WHAT IS NEEDED: Restate the data exactly as given and keep the pictures out.

DATASET EXCERPT:

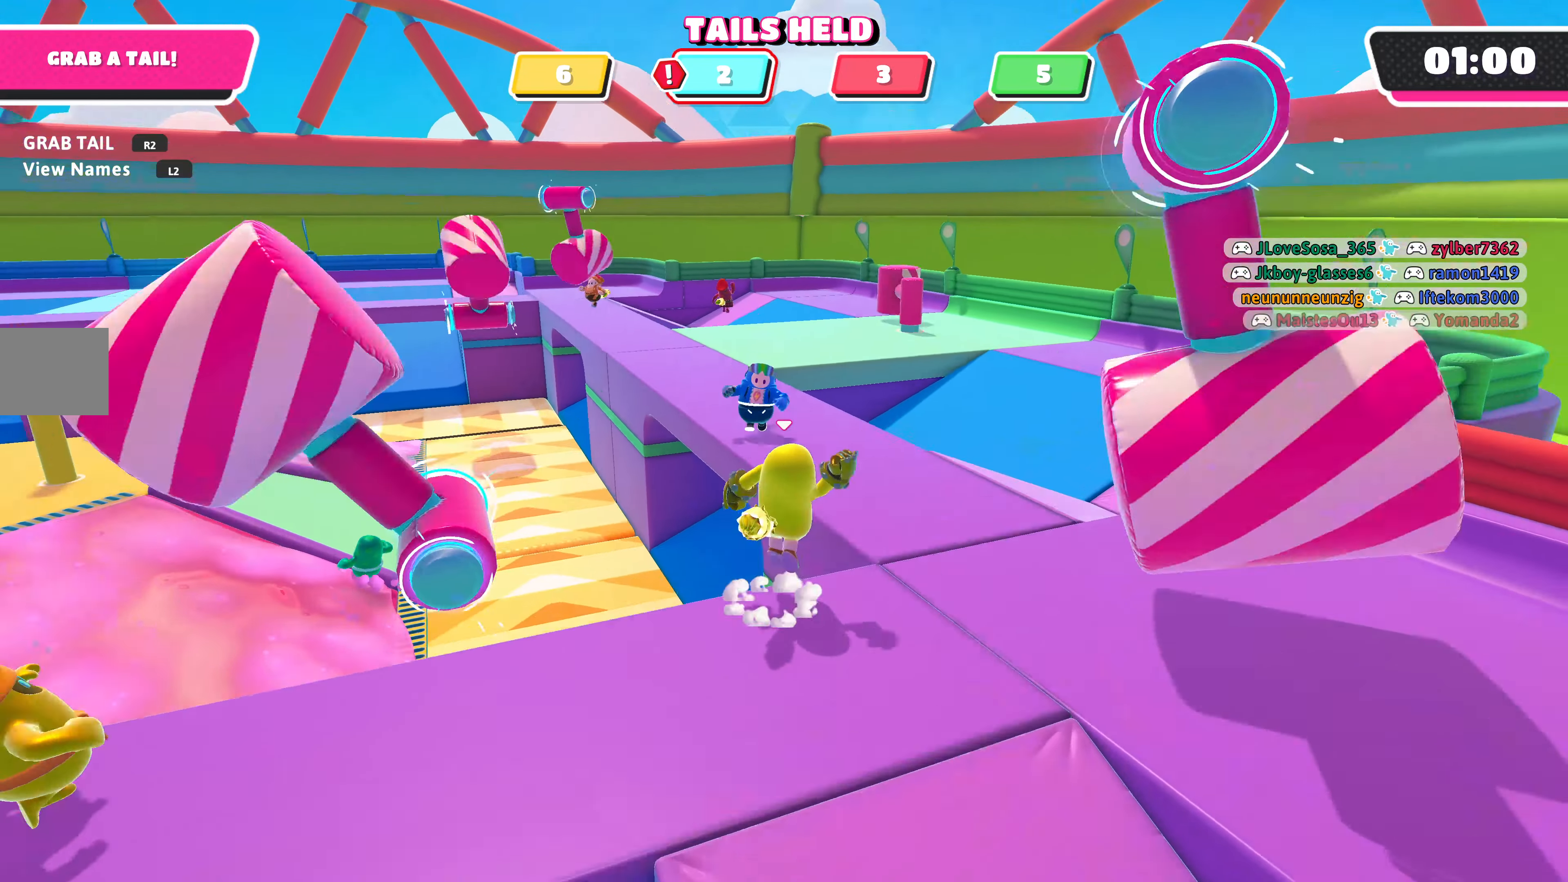
{"buttons": [], "left_stick": "up", "right_stick": "center", "events": [[100, "CROSS", "up"]]}
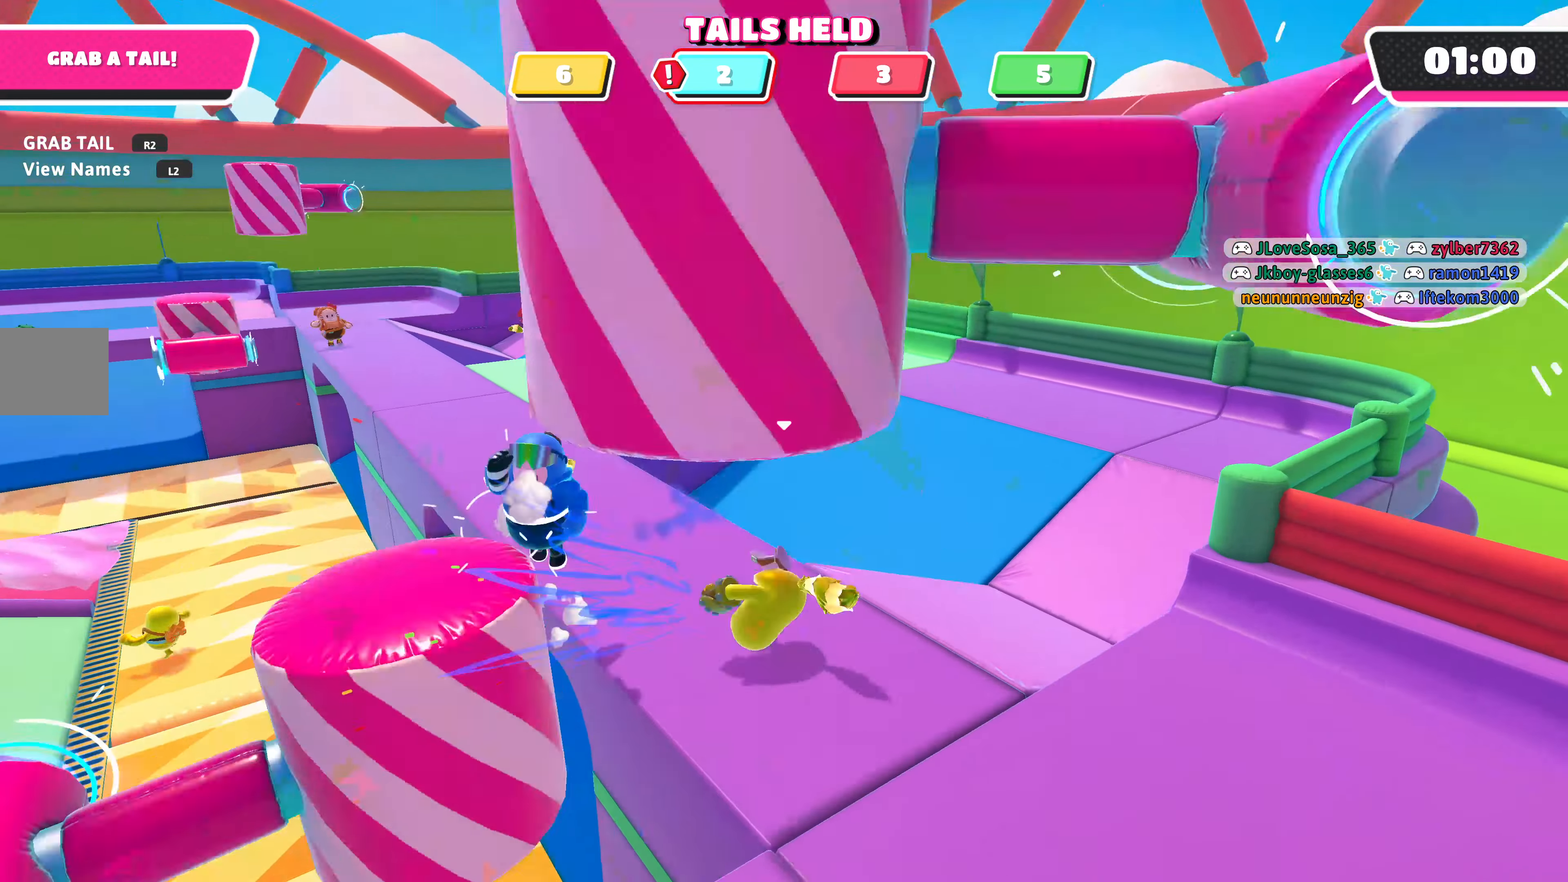
{"buttons": [], "left_stick": "left", "right_stick": "left", "events": [[400, "left_stick", "left"], [400, "right_stick", "left"]]}
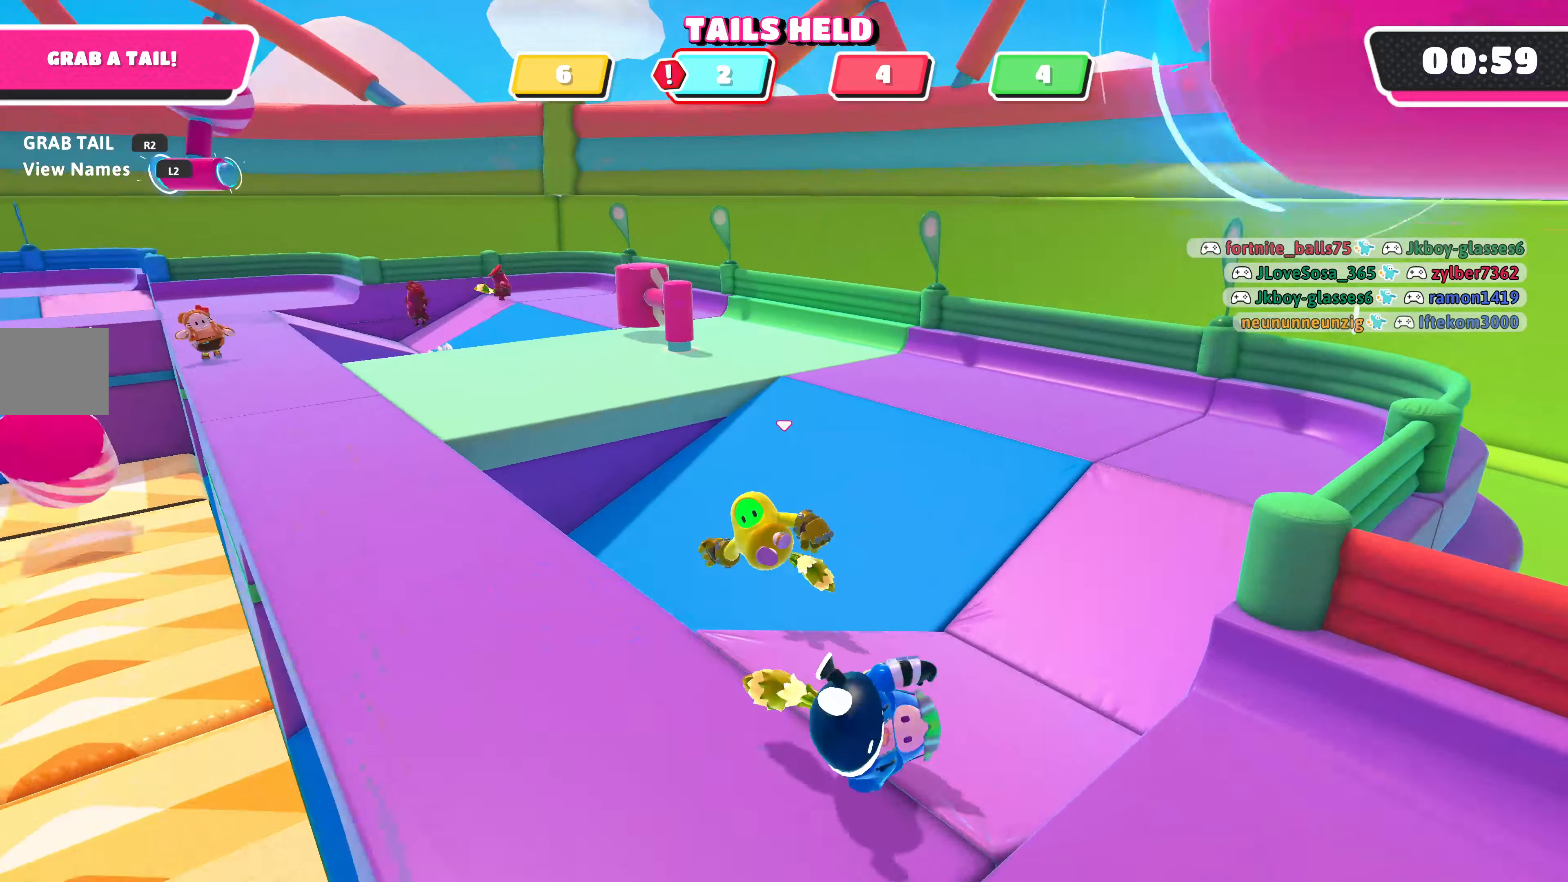
{"buttons": [], "left_stick": "up", "right_stick": "center", "events": [[366, "left_stick", "up"], [366, "right_stick", "center"]]}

EXPECTED OUTPUT:
{"buttons": [], "left_stick": "up", "right_stick": "center", "events": [[100, "CROSS", "up"]]}
{"buttons": [], "left_stick": "left", "right_stick": "left", "events": [[400, "left_stick", "left"], [400, "right_stick", "left"]]}
{"buttons": [], "left_stick": "up", "right_stick": "center", "events": [[366, "left_stick", "up"], [366, "right_stick", "center"]]}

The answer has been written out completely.